Divisé tactiquement et organisationnellement du reste du mouvement Black Power, le BPP est rapidement devenu la cible d'une campagne hautement répressive. Cet effort s'étendait du Federal Bureau of Investigation de J. Edgar Hoover, qui en 1968 identifiait le parti comme «la plus grande menace pour la sécurité intérieure des États-Unis» (Cunningham 2004), à «l'escouade rouge» et aux unités antisubversives des services de police locaux. dans tout le pays (Donner 1990). Ces organisations se sont engagées dans une grande variété d'actions: mise en place d'une surveillance physique et électronique; envoyer de fausses lettres; planter des informateurs et des agents provocateurs; mener des raids; procéder à des arrestations pour une multitude d'infractions, du meurtre à la gestion d'un interphone sans permis; et même des assassinats ciblés.

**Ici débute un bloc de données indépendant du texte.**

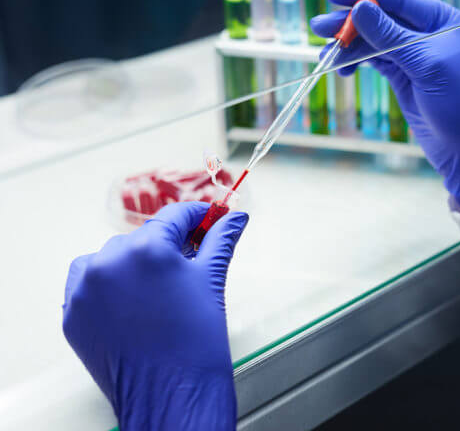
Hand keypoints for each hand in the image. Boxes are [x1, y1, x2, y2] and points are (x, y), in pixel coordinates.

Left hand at [62, 202, 248, 430]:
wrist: (171, 395)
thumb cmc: (196, 344)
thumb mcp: (212, 282)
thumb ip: (221, 240)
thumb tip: (235, 218)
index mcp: (148, 249)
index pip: (174, 216)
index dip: (197, 216)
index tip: (208, 220)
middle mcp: (110, 262)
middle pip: (143, 237)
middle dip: (168, 246)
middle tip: (191, 262)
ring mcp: (85, 289)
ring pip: (112, 257)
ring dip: (134, 264)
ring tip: (159, 289)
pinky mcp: (73, 313)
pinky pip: (88, 284)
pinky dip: (109, 286)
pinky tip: (133, 304)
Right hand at [311, 0, 459, 207]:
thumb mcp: (426, 65)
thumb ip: (391, 36)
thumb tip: (360, 8)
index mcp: (443, 21)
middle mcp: (429, 34)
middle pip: (382, 18)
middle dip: (350, 22)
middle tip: (319, 27)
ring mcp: (415, 56)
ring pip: (375, 40)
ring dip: (349, 45)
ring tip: (325, 55)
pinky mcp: (404, 76)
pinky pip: (375, 60)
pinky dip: (356, 62)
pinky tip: (342, 68)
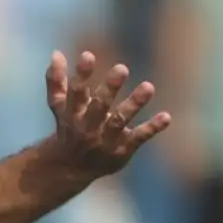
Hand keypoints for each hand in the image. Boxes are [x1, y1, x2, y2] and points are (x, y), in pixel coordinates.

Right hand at [43, 50, 171, 177]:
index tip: (88, 55)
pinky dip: (152, 128)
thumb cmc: (69, 129)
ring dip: (133, 104)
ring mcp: (105, 140)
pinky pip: (138, 138)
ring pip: (119, 121)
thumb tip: (56, 52)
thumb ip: (57, 82)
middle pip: (98, 107)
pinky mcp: (121, 150)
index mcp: (73, 114)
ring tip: (148, 87)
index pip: (76, 93)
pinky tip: (166, 117)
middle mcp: (87, 127)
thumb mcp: (61, 107)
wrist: (70, 169)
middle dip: (109, 89)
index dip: (81, 75)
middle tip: (122, 68)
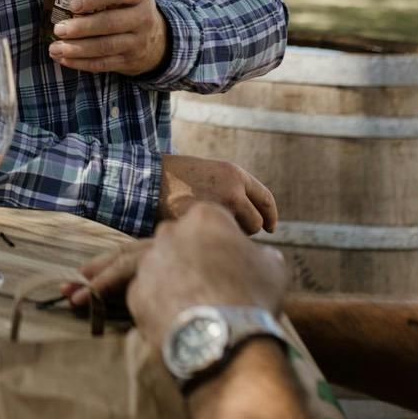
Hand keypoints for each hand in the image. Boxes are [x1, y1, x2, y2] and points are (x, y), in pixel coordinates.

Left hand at [50, 0, 166, 75]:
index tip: (73, 4)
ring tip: (55, 48)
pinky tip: (64, 59)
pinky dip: (81, 63)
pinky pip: (103, 64)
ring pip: (105, 47)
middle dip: (81, 27)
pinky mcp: (129, 62)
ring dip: (77, 48)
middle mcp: (143, 18)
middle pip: (110, 23)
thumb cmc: (130, 11)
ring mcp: (138, 42)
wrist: (159, 41)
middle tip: (59, 29)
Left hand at [83, 205, 288, 342]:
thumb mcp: (270, 269)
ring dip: (96, 279)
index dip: (189, 244)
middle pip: (141, 245)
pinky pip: (120, 292)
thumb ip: (258, 259)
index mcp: (206, 217)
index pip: (194, 228)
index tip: (178, 256)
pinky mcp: (140, 288)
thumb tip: (261, 261)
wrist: (227, 332)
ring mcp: (152, 259)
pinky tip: (88, 306)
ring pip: (121, 264)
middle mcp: (171, 232)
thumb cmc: (255, 298)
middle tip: (86, 274)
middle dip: (114, 261)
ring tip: (73, 292)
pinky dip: (102, 299)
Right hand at [161, 154, 277, 233]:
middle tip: (226, 231)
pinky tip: (195, 236)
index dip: (270, 216)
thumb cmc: (176, 178)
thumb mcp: (210, 173)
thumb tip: (253, 219)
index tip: (270, 228)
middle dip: (245, 230)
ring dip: (227, 237)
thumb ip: (232, 190)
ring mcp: (219, 209)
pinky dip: (211, 244)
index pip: (265, 199)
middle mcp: (233, 190)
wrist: (147, 178)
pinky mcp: (205, 226)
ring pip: (237, 235)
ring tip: (205, 228)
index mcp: (235, 175)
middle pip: (256, 223)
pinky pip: (218, 243)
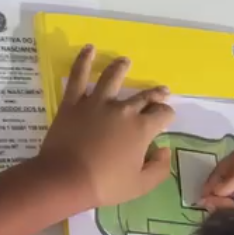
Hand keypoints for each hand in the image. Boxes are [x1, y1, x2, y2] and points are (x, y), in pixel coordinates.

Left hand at [39, 45, 174, 206]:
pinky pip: (79, 76)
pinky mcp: (74, 102)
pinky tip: (89, 49)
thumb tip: (164, 150)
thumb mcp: (141, 185)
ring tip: (125, 61)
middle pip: (143, 96)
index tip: (166, 117)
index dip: (167, 115)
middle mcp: (123, 109)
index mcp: (141, 128)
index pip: (162, 115)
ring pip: (113, 77)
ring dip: (121, 67)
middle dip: (155, 94)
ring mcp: (97, 102)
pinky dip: (84, 60)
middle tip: (161, 91)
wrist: (67, 179)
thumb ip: (159, 168)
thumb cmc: (105, 185)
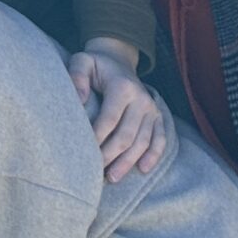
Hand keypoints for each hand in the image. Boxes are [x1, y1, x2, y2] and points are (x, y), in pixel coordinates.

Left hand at [69, 41, 168, 183]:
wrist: (119, 60)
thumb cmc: (96, 65)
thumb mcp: (83, 62)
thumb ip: (77, 76)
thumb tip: (79, 99)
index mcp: (123, 88)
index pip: (109, 119)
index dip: (97, 137)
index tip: (82, 153)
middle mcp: (142, 99)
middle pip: (127, 135)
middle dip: (110, 156)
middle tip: (95, 172)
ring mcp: (152, 109)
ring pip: (143, 142)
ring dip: (128, 162)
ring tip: (112, 178)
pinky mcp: (158, 117)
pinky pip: (160, 139)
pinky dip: (154, 156)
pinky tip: (143, 170)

Les actions de l'État et des Panthers se sont intensifiées à un tel niveau de violence pendant plusieurs années que diverses alliances de citoyens ont commencé à se former, appelant à la fin du conflit.
En 1973, en raison des efforts du gouvernement américain pour l'éliminer et des difficultés de gestion d'une organisation très médiatisée et controversée, le BPP original a été effectivement démantelé (Calloway 1977; Goldstein 1978; Hopkins 1978; Johnson 1998; Jones 1998). À sa place, une organisation s'est développée avec un nouveau leadership (la plupart du comité directeur d'origine n'était plus impliqué), de nouvelles tactiques (la confrontation a été remplacée par des efforts électoraux et de la fonction publique) et de nouveaux membres (en grande partie des femmes).
Les Panthers n'étaient cependant pas du tout finis à ce moment-là. Plusieurs de leurs programmes antérieurs ont persisté jusqu'en 1980 (Abron 1993). Idéologiquement et tactiquement, à la fois bon et mauvais, les Panthers ont influencé la gauche blanche (qui les considérait comme «l'avant-garde» de la révolution), d'autres organisations afro-américaines (le New Black Panther Party), les Latinos (les Young Lords) , Les Amérindiens (en particulier le Mouvement des Indiens d'Amérique), divers militants du monde entier (par exemple, les Black Panther Parties en Australie et en Israël ainsi que les Dalit Panthers en Inde), et même les programmes de services sociaux de divers États et gouvernements locaux. De plus, grâce à la vulgarisation dans le cinéma, la télévision, la musique, la poésie et la fiction, le BPP et son héritage continuent d'exercer une influence sur l'Amérique et le reste du monde (Cleaver et Katsiaficas 2001; Kelley 2002). En effet, en tant que l'une des réponses les plus visibles et les plus agressives aux divers problèmes auxquels sont confrontés les Noirs aux États-Unis, les Black Panthers sont susceptibles de rester une source d'inspiration pour ceux qui résistent au racisme, au gouvernement américain ou au capitalisme pendant un certain temps encore.